I’m working on a stochastic method acting row wise on a tensor. I’ve realized some strange behavior on CPU vs GPU.
Suppose I use an MSE loss:
sqloss = torch.nn.MSELoss()
Then, I get the following time results. Z
requires a gradient, M
does not. For now, I’m sampling idx
at each iteration. I’ve also tried to put Z
and M
into a torch.utils.data.TensorDataset(Z, M)
, to no avail.
Z = torch.rand(1000,1000)
Z.requires_grad_(True)
M = torch.rand(1000, 1000)
idx = torch.randint(Z.size(0), size=(10,))
Replacing sqloss
from above by the MSELoss:
sqloss = MSEloss()
- GPU
In [6]: %timeit sqloss(Z, M)
49 µs ± 7.4 µs per loop (mean ± std. dev. of 7 runs, 10000 loops each)

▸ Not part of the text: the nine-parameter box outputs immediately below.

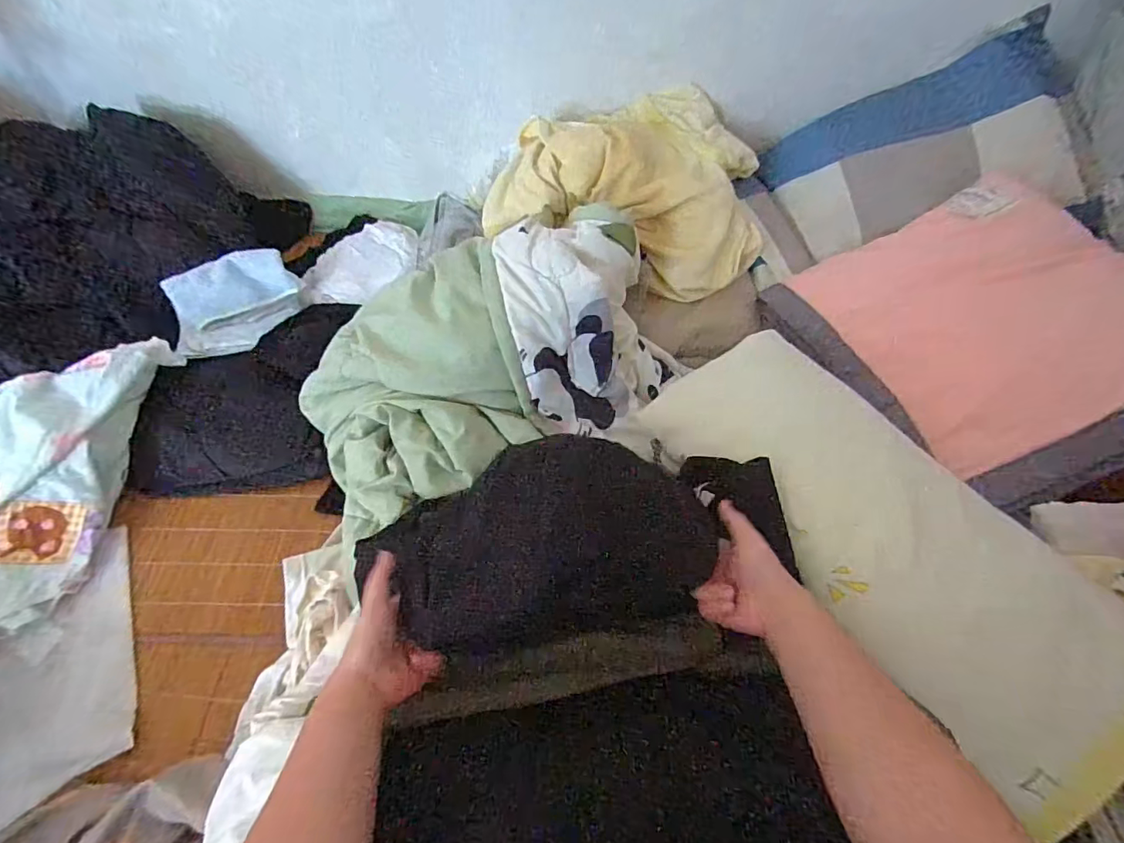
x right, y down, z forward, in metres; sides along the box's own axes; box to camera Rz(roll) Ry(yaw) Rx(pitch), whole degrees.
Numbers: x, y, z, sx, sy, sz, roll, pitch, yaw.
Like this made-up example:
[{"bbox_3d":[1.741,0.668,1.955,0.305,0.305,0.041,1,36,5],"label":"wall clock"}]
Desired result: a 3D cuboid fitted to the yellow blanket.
[{"bbox_3d":[0.135,-0.400,0.819,0.402,0.130,0.346,22,59,13],"label":"yellow blanket"}]

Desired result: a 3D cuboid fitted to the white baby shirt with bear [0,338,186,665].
[{"bbox_3d":[-0.698,0.071,0.656,0.228,0.081,0.385,4,73,2],"label":"white baby shirt with bear"}]

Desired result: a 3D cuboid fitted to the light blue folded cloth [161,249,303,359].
[{"bbox_3d":[-0.525,-0.184,0.822,0.189,0.076,0.163,-28,61,-18],"label":"light blue folded cloth"}]

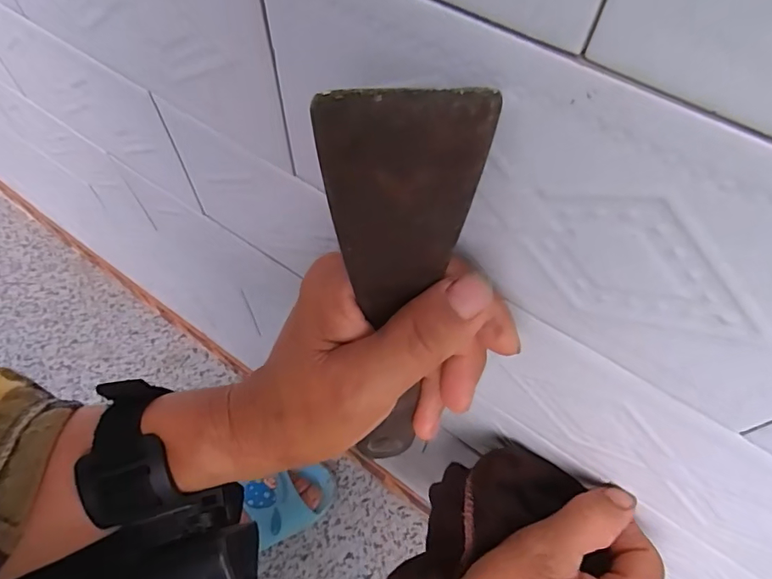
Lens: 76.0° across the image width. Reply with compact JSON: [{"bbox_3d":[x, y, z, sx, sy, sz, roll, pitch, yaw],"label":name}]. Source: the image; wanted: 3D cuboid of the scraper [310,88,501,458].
[{"bbox_3d":[0.004,0.014,0.183,0.044,0.175,0.012,5,44,3],"label":"scraper"}]

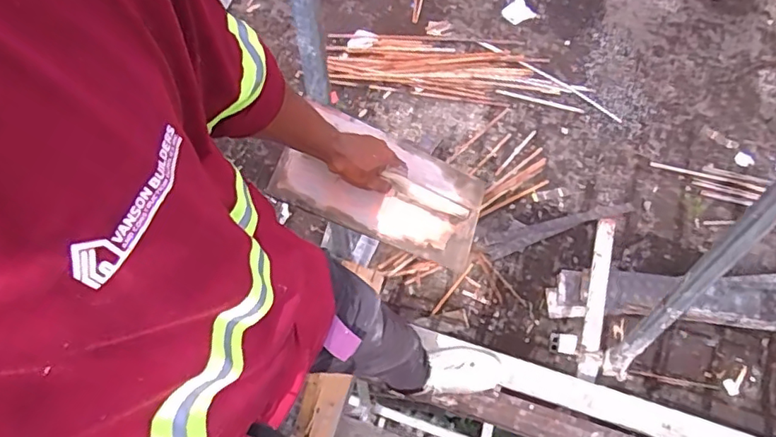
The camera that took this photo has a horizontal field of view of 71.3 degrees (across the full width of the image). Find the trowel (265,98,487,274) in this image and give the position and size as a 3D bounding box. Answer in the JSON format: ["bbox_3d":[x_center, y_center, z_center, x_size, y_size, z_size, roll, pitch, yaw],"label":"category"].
[{"bbox_3d":[0.002,-0.052,0.832,0.325,0.063,0.167,23,74,-13],"label":"trowel"}]

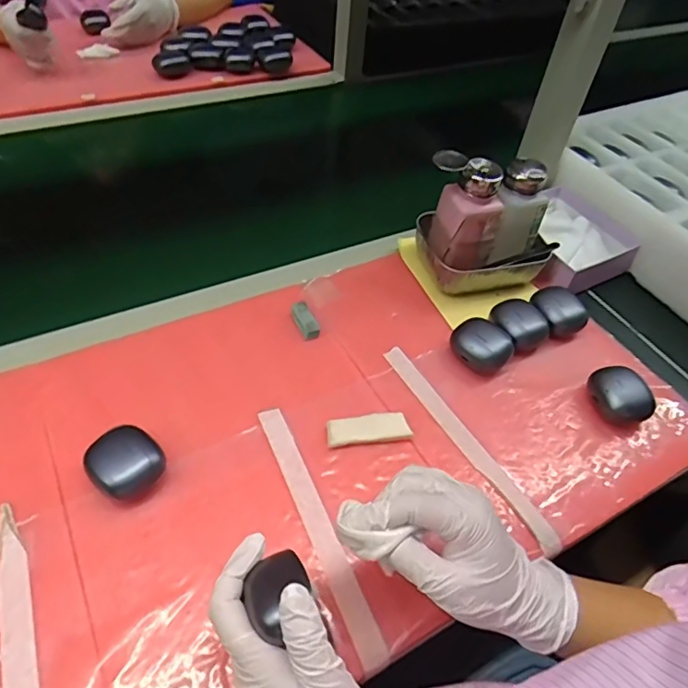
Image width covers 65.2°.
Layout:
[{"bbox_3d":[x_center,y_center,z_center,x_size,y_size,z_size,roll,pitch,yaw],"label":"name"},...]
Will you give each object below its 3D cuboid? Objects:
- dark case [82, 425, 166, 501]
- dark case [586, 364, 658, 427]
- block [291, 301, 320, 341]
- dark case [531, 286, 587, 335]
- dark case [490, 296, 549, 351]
[{"bbox_3d":[-0.167,0.091,0.412,0.049,0.031,0.049,36,55,22],"label":"dark case"},{"bbox_3d":[0.257,0.048,0.504,0.052,0.030,0.059,-27,58,-26],"label":"dark case"},{"bbox_3d":[-0.038,-0.024,0.528,0.017,0.011,0.041,-19,69,-21],"label":"block"},{"bbox_3d":[0.224,-0.033,0.567,0.058,0.034,0.046,33,54,20],"label":"dark case"},{"bbox_3d":[0.175,-0.018,0.548,0.045,0.033,0.055,-29,59,-27],"label":"dark case"}]

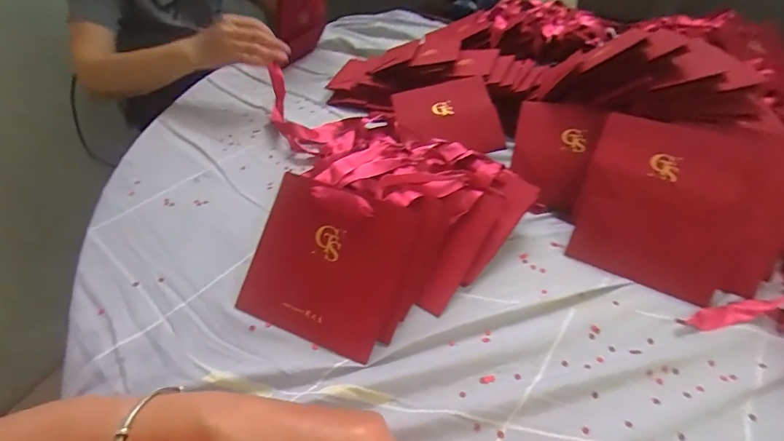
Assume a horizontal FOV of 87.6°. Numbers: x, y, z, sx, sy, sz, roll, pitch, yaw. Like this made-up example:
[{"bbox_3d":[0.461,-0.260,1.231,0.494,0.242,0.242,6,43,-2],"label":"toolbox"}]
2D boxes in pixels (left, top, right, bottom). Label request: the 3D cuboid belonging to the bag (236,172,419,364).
[{"bbox_3d":[-0.061,0.038,0.371,0.145,0.015,0.136,17,90,18],"label":"bag"}]

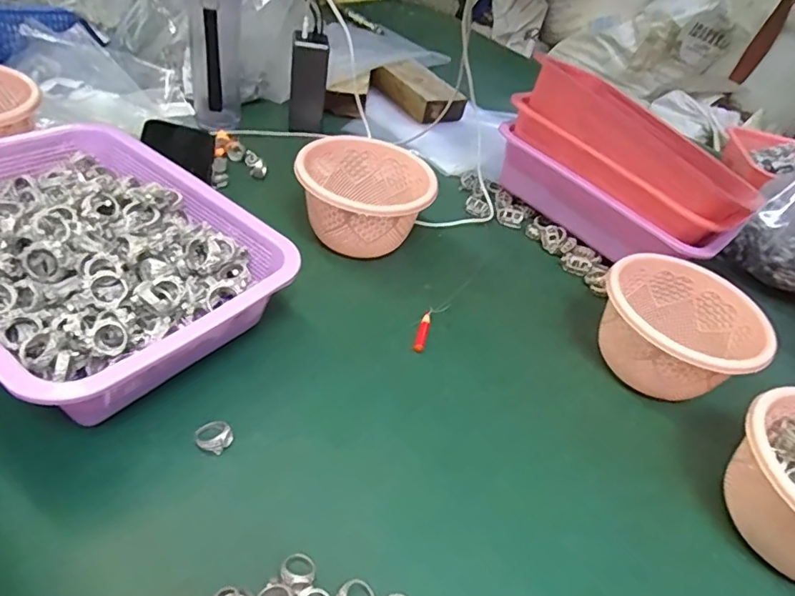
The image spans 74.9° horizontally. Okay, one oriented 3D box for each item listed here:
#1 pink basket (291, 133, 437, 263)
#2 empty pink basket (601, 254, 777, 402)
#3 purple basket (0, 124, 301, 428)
[{"bbox_3d":[-0.041,-0.109,0.578,0.143,0.082,0.138,1,42,-14],"label":"pink basket"},{"bbox_3d":[0.266,0.032,0.508,0.141,0.082,0.135,7,42,-7],"label":"empty pink basket"},{"bbox_3d":[-0.254,-0.034,0.438,0.304,0.094,0.231,36,47,18],"label":"purple basket"}]

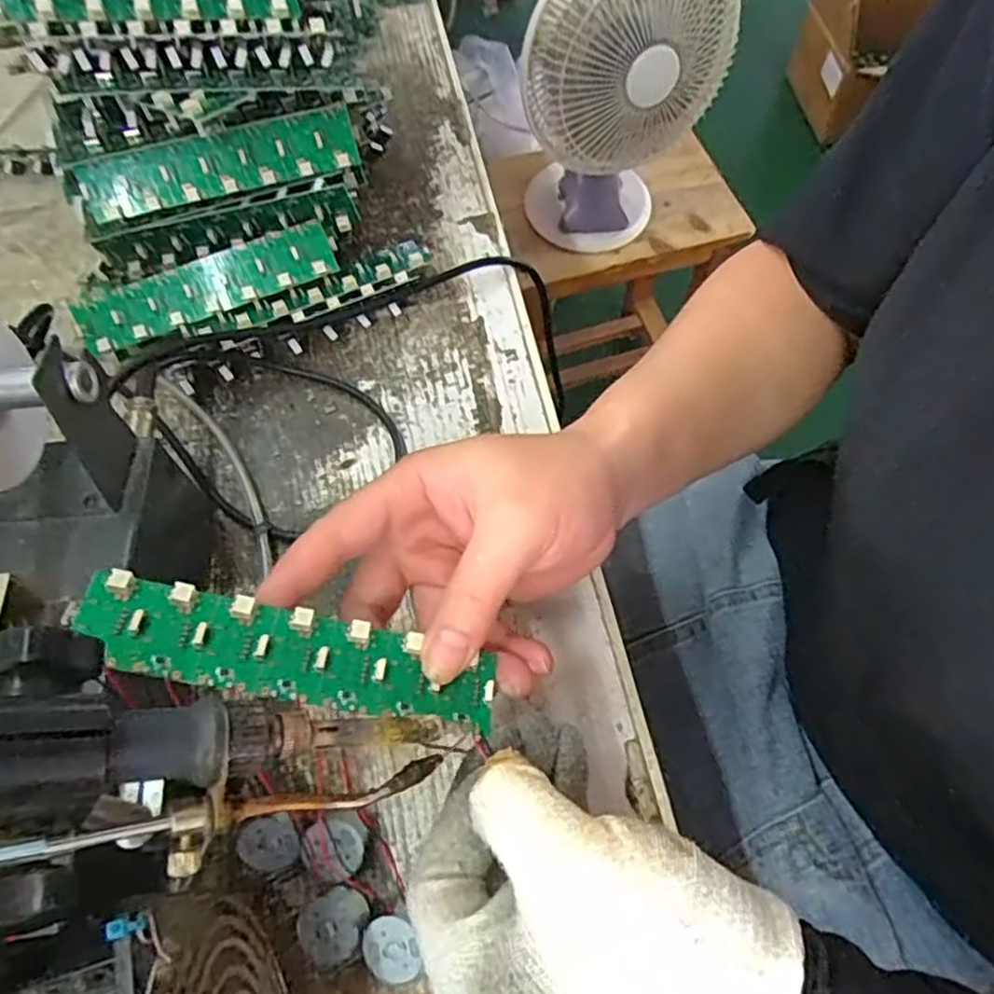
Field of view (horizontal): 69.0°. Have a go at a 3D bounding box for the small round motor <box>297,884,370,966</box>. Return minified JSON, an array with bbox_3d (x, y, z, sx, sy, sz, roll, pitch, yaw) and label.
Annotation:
[{"bbox_3d":[-0.060,0.160,0.272,0.024,0.016,0.026,-1,63,1],"label":"small round motor"}]

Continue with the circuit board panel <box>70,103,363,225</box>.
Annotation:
[{"bbox_3d":[-0.142,-0.172,0.372,0.138,0.030,0.005,-17,32,-7],"label":"circuit board panel"}]

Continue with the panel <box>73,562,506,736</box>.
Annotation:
[{"bbox_3d":[-0.068,0.053,0.243,0.135,0.005,0.032,16,63,-10],"label":"panel"}]

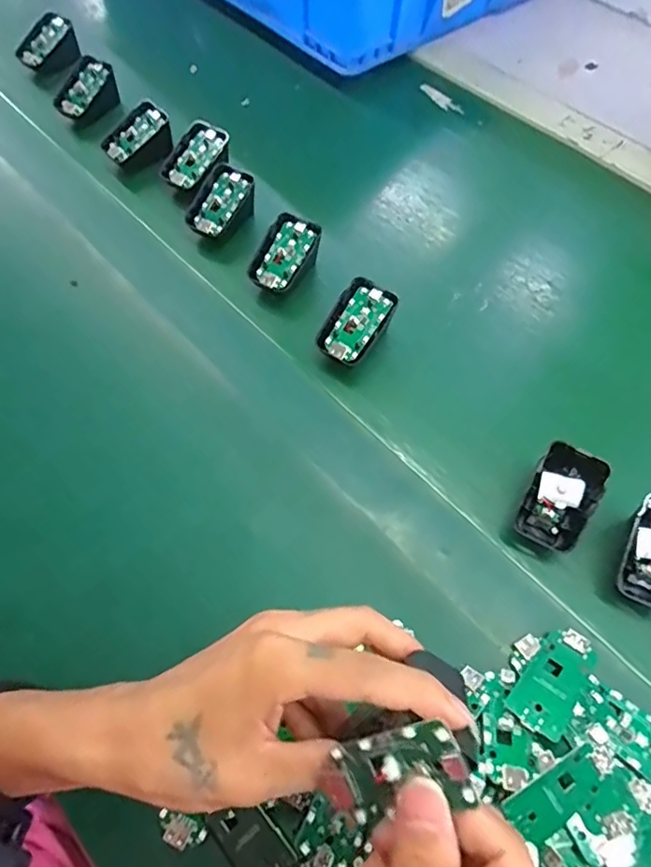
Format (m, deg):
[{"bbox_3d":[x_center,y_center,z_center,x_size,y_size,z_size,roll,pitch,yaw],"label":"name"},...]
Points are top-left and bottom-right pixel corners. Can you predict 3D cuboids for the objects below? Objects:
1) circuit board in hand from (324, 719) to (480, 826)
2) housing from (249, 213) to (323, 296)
[{"bbox_3d":[0.026,0.133,0.213,0.063,0.012,0.029,-36,60,28],"label":"circuit board in hand"},{"bbox_3d":[-0.036,-0.151,0.480,0.045,0.042,0.068,29,66,14],"label":"housing"}]

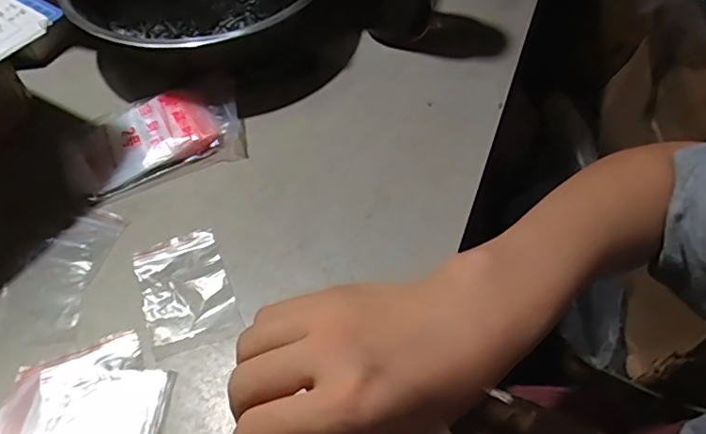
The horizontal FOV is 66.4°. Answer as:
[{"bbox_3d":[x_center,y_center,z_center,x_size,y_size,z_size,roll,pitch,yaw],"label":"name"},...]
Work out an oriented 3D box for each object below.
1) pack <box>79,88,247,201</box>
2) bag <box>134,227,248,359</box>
[{"bbox_3d":[-0.164,-0.067,0.459,0.135,0.024,0.084,-19,54,-12],"label":"pack"},{"bbox_3d":[-0.117,0.050,0.378,0.059,0.005,0.090,-21,55,-13],"label":"bag"}]

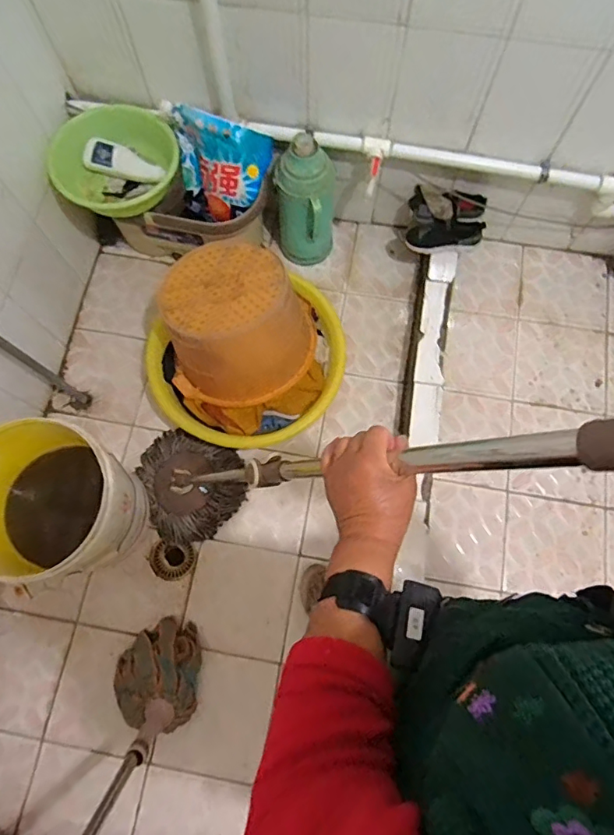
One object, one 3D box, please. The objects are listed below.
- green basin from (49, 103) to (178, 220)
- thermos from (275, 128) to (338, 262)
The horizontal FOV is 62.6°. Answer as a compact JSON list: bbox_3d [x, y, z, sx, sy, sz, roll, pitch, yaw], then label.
[{"bbox_3d":[-0.461,-0.615,1.233,0.303,0.123,0.241,-20,75,-6],"label":"green basin"},{"bbox_3d":[-0.001,-0.572,1.341,0.157,0.358,0.182,3,74,1],"label":"thermos"}]

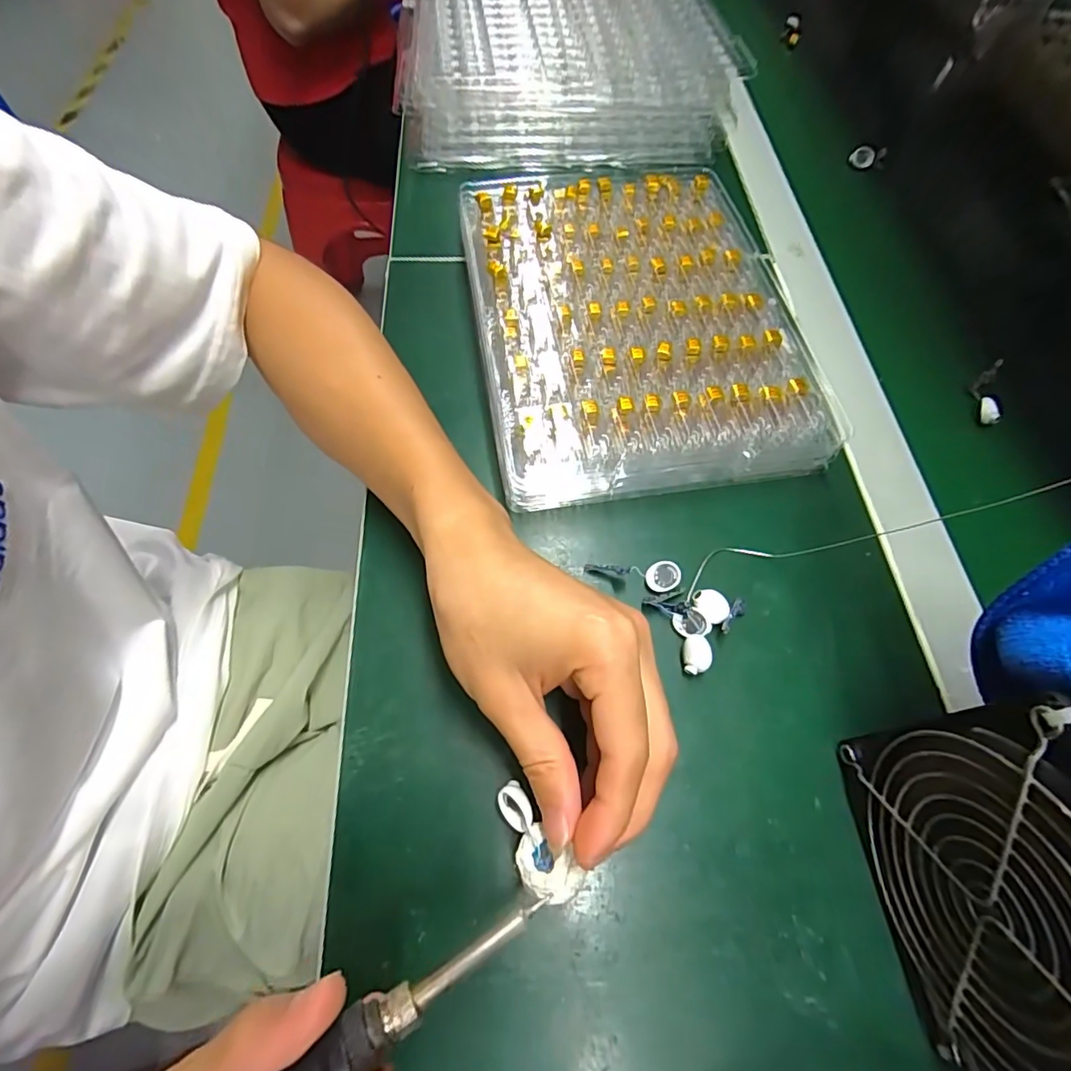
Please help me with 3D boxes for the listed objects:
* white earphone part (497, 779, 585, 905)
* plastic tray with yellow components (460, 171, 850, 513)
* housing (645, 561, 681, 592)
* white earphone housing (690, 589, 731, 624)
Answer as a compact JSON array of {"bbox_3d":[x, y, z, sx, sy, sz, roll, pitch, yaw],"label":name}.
[{"bbox_3d":[0.000,0.124,0.216,0.021,0.008,0.046,-28,59,-14],"label":"white earphone part"},{"bbox_3d":[0.067,-0.144,0.358,0.207,0.038,0.260,-6,63,-4],"label":"plastic tray with yellow components"},{"bbox_3d":[0.069,0.023,0.290,0.017,0.009,0.017,0,63,-1],"label":"housing"},{"bbox_3d":[0.091,0.037,0.281,0.019,0.011,0.016,31,66,14],"label":"white earphone housing"}]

In [7]: %timeit sqloss(Z[idx], M[idx])
222 µs ± 32.3 µs per loop (mean ± std. dev. of 7 runs, 1000 loops each)
- CPU:
In [10]: %timeit sqloss(Z, M)
612 µs ± 167 µs per loop (mean ± std. dev. of 7 runs, 1000 loops each)
In [11]: %timeit sqloss(Z[idx], M[idx])
52.9 µs ± 2.25 µs per loop (mean ± std. dev. of 7 runs, 10000 loops each)
This is due to the indexing:
- GPU:
In [21]: %timeit Z[idx]
96.3 µs ± 15.7 µs per loop (mean ± std. dev. of 7 runs, 1000 loops each)
- CPU:
In [25]: %timeit Z[idx]
13 µs ± 2.63 µs per loop (mean ± std. dev. of 7 runs, 100000 loops each)
Is this behavior expected? Why is the subsampled loss much faster than the full loss on CPU but not on GPU ? Is there anyway to speed this up?